Tropical Cyclone Simulation and Seasonal
Prediction: towards regional and high-intensity
information

Tropical cyclones (TCs) are a hazard to life and property and a prominent element of the global climate system, therefore understanding and predicting TC location, intensity and frequency is of both societal and scientific significance. Methodologies exist to predict basin-wide, seasonally-aggregated TC activity months, seasons and even years in advance. We show that a newly developed high-resolution global climate model (FLOR) can produce skillful forecasts of seasonal TC activity on spatial scales finer than basin-wide, from months and seasons in advance of the TC season. The climate model used here is targeted at intraseasonal-to-multiyear prediction of regional climate and the statistics of weather extremes on seasonal to decadal timescales. These results suggest that dynamical forecasts of seasonally-aggregated regional TC activity months in advance are feasible.

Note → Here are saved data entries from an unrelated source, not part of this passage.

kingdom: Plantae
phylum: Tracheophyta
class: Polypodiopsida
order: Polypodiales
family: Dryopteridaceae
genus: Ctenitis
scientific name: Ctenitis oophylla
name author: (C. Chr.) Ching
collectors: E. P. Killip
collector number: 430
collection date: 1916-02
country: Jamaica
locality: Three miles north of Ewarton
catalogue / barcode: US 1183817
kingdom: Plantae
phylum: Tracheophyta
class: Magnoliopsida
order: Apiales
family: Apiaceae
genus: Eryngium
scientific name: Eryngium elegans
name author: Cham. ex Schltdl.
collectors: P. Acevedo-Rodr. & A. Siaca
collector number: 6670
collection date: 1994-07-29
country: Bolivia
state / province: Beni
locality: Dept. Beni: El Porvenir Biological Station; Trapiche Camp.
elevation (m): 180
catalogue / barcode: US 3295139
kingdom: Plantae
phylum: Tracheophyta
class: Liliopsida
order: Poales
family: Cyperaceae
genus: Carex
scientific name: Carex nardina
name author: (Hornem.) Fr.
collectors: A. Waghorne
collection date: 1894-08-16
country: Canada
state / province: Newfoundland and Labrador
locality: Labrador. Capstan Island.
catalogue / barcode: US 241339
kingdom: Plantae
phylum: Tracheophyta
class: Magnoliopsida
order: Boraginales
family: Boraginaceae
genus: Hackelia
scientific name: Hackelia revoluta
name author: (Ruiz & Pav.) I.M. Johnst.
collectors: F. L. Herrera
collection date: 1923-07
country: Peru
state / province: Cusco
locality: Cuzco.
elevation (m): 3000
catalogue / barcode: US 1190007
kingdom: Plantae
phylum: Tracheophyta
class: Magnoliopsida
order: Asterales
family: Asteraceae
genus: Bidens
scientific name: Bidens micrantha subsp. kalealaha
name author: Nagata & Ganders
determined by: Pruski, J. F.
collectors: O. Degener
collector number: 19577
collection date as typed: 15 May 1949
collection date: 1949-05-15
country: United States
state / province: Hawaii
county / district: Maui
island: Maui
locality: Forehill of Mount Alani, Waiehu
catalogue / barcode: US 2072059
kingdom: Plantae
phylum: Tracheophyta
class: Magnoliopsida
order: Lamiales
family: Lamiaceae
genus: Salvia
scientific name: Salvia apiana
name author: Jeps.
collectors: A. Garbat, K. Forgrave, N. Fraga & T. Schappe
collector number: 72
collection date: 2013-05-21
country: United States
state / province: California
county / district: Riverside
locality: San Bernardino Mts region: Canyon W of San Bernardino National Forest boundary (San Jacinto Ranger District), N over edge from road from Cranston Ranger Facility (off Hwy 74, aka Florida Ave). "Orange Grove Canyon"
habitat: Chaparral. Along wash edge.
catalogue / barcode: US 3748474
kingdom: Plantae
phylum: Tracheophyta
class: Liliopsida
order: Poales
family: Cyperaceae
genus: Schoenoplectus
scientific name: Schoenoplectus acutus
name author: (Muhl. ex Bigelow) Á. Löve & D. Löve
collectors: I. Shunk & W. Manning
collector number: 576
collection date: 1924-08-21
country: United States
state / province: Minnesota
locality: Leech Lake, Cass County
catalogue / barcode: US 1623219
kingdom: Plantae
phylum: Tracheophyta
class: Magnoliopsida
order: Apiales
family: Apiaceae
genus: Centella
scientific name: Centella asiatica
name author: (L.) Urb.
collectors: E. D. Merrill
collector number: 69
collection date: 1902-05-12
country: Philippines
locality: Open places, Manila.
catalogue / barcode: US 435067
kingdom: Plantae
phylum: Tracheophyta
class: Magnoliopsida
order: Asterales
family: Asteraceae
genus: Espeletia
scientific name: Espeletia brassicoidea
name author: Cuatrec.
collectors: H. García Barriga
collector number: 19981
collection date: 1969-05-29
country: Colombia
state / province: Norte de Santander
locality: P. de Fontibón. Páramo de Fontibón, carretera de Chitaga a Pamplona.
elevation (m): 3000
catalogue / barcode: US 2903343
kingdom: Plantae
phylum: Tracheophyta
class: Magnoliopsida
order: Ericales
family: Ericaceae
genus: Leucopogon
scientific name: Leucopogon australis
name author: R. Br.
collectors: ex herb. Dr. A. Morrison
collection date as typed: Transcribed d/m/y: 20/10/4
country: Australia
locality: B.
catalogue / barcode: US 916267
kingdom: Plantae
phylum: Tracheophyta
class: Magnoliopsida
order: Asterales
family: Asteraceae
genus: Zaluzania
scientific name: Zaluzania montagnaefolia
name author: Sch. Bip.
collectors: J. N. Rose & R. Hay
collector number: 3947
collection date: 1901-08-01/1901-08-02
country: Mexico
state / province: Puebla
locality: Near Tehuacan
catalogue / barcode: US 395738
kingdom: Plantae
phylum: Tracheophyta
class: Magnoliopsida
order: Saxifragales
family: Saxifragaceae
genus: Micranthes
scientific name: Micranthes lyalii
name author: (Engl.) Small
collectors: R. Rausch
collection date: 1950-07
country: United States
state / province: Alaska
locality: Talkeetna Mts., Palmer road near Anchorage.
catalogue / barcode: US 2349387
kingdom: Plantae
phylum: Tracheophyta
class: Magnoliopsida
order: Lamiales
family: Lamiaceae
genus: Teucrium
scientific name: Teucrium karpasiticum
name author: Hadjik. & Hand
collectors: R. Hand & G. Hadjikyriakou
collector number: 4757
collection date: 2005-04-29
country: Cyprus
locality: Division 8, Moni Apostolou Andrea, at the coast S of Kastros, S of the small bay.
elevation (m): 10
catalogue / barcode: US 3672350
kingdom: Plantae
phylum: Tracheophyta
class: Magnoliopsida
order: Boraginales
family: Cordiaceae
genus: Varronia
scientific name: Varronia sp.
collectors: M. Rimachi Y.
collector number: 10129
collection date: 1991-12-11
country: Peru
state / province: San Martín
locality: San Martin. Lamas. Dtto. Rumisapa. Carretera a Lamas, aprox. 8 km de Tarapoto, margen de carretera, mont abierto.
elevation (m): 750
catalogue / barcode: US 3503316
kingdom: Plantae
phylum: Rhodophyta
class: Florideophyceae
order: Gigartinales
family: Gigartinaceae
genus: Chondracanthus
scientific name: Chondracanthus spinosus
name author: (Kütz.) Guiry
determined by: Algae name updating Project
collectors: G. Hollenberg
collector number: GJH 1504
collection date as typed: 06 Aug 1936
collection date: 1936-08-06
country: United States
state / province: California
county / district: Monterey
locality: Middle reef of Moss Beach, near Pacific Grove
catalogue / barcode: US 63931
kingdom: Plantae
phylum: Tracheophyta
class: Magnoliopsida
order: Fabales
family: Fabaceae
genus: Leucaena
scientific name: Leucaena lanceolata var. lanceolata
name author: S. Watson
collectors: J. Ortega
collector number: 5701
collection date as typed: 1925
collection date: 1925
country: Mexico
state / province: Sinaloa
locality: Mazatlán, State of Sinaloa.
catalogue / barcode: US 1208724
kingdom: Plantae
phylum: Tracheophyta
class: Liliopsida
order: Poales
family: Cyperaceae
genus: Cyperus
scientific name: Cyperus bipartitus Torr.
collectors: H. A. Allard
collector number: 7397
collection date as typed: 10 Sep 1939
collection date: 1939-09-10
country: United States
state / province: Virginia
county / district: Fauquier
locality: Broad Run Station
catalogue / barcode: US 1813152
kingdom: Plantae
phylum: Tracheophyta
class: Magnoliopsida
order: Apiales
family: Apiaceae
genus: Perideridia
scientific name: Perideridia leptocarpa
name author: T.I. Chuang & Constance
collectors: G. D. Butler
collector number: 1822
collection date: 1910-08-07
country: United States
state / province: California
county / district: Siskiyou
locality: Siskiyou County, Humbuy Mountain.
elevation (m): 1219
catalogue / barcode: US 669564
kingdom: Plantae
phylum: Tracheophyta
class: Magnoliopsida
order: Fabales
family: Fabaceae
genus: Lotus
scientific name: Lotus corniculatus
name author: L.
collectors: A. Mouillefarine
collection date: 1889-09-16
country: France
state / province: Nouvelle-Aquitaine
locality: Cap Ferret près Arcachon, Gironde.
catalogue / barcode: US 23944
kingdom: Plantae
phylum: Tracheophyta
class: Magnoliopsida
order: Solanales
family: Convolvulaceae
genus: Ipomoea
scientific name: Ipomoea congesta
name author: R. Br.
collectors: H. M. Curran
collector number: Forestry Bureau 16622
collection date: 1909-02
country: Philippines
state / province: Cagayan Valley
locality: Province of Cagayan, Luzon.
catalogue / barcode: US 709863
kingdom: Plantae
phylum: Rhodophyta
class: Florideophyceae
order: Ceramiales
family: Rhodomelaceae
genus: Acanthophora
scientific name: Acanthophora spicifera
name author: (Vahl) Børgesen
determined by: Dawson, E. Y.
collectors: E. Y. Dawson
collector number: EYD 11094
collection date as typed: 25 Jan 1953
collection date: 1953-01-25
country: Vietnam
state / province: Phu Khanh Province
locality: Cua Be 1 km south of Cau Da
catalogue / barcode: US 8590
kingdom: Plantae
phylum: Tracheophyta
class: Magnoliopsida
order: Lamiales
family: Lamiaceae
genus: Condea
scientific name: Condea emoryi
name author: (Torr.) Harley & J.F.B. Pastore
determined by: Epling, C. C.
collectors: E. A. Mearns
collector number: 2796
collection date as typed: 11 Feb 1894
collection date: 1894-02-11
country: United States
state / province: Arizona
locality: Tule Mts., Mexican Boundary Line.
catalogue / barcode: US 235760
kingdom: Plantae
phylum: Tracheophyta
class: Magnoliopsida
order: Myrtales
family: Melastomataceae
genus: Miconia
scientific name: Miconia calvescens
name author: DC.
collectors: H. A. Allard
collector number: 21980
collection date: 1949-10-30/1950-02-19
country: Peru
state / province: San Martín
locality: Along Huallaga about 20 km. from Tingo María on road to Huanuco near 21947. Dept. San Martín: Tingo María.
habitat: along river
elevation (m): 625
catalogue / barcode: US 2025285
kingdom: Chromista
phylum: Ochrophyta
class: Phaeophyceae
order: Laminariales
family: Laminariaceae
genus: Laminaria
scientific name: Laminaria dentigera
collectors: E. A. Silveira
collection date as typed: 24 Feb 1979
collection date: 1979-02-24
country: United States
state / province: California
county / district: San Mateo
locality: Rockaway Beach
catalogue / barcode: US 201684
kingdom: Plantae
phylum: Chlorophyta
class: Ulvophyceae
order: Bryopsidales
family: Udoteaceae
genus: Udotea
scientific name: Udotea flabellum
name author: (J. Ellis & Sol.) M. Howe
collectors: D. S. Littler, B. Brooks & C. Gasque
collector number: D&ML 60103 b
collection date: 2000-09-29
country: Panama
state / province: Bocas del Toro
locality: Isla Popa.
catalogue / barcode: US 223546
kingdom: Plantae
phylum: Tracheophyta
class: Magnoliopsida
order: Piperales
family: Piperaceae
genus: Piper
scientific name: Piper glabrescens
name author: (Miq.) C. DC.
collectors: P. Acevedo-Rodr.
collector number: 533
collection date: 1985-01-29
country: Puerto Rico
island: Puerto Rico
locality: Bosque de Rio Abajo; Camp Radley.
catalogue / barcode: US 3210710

In order to target high-internsity tropical cyclones (Categories 4-5) further the high resolution model is further refined to a 25km x25km resolution (HiFLOR). . Compared with FLOR, HiFLOR yields a more realistic simulation of the structure, global distribution, and seasonal and interannual variations of TCs, and a comparable simulation of storm-induced cold wakes and TC-genesis modulation induced by the Madden Julian Oscillation (MJO). Moreover, HiFLOR is able to simulate and predict extremely intense TCs (categories 4 and 5) and their interannual variations, which represents the first time a global coupled model has been able to make seasonal predictions and multi-century simulations of such extremely intense TCs.